---------- Material to process

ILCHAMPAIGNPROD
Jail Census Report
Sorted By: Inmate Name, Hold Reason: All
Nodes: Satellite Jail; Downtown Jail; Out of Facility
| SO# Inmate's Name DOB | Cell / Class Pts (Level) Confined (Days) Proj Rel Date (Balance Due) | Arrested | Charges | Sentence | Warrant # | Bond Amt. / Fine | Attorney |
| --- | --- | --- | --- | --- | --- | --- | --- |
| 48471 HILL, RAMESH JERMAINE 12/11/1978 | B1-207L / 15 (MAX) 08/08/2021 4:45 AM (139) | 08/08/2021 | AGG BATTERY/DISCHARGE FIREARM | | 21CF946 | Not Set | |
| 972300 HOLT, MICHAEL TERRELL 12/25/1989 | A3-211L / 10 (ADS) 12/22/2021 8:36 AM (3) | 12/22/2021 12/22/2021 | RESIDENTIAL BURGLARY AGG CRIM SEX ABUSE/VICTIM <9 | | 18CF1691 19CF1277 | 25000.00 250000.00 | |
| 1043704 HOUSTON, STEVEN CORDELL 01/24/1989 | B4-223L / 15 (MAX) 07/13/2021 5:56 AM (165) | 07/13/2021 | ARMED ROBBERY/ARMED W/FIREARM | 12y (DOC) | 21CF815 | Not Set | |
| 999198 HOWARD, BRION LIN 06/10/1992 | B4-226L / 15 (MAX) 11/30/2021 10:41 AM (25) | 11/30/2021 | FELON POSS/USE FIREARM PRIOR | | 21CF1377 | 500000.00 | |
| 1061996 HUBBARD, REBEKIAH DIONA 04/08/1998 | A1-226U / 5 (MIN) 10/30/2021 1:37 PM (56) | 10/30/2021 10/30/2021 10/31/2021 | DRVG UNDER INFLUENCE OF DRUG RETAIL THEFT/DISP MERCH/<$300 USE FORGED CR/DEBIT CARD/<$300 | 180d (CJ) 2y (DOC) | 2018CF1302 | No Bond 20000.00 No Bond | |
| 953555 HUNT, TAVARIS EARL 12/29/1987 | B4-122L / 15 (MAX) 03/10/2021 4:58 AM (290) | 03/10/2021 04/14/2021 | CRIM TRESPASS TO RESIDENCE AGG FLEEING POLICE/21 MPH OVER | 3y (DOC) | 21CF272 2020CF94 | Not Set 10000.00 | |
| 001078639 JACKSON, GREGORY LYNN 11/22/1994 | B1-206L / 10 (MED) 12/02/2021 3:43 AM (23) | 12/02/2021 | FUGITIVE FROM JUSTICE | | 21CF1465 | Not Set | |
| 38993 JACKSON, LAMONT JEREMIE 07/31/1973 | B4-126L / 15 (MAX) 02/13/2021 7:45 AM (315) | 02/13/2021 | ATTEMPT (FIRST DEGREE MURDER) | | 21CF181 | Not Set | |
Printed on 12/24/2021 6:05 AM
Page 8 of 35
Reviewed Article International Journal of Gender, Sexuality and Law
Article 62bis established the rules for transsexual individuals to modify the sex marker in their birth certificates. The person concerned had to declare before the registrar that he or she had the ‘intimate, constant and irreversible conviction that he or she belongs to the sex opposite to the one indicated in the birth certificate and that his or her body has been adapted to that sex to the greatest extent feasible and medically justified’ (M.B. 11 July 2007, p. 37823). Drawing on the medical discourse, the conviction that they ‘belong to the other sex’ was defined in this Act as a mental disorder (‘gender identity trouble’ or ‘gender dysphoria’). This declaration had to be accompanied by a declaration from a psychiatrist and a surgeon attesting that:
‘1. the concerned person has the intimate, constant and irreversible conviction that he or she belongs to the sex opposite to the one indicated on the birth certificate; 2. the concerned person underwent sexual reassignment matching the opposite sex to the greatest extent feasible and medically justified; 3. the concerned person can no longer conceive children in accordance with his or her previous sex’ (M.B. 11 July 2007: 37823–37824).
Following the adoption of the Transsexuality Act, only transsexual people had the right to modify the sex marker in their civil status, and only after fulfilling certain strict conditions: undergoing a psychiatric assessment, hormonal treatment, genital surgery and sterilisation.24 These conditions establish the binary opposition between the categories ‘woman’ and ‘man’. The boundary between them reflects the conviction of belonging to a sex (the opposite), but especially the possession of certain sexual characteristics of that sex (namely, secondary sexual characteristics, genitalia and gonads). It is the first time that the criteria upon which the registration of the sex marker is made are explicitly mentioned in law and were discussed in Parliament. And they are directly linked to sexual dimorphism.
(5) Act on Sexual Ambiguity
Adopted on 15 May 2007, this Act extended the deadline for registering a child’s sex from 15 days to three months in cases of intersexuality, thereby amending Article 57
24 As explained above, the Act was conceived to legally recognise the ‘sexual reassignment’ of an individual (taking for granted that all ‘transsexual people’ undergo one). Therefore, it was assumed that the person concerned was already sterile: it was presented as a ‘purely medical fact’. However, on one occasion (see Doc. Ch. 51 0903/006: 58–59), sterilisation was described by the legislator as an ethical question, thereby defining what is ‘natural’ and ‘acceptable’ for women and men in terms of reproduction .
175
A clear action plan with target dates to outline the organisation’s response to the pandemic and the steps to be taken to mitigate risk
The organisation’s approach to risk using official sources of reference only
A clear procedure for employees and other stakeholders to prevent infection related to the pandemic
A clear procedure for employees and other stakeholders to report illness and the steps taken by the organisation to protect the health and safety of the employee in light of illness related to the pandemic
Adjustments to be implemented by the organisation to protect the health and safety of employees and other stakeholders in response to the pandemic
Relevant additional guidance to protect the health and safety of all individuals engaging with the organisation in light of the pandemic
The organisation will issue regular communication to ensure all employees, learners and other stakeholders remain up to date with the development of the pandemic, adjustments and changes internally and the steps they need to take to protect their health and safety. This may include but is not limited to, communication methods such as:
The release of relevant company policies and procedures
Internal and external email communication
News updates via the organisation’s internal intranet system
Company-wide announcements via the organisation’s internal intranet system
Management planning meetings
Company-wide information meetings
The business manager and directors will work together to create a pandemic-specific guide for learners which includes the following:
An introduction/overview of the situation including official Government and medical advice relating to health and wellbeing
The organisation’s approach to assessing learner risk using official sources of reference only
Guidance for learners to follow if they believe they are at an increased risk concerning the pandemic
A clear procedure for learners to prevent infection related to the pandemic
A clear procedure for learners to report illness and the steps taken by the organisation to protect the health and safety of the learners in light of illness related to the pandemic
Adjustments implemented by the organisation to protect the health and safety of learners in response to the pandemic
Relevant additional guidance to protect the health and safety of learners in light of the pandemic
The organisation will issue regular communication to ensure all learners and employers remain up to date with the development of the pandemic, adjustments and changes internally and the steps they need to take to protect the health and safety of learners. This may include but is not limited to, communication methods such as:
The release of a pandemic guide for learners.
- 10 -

--------------------

→ Task item
Each line holding the string "Inmate" counts once. Work out the number of such lines in the data and give only that.

→ Output below
2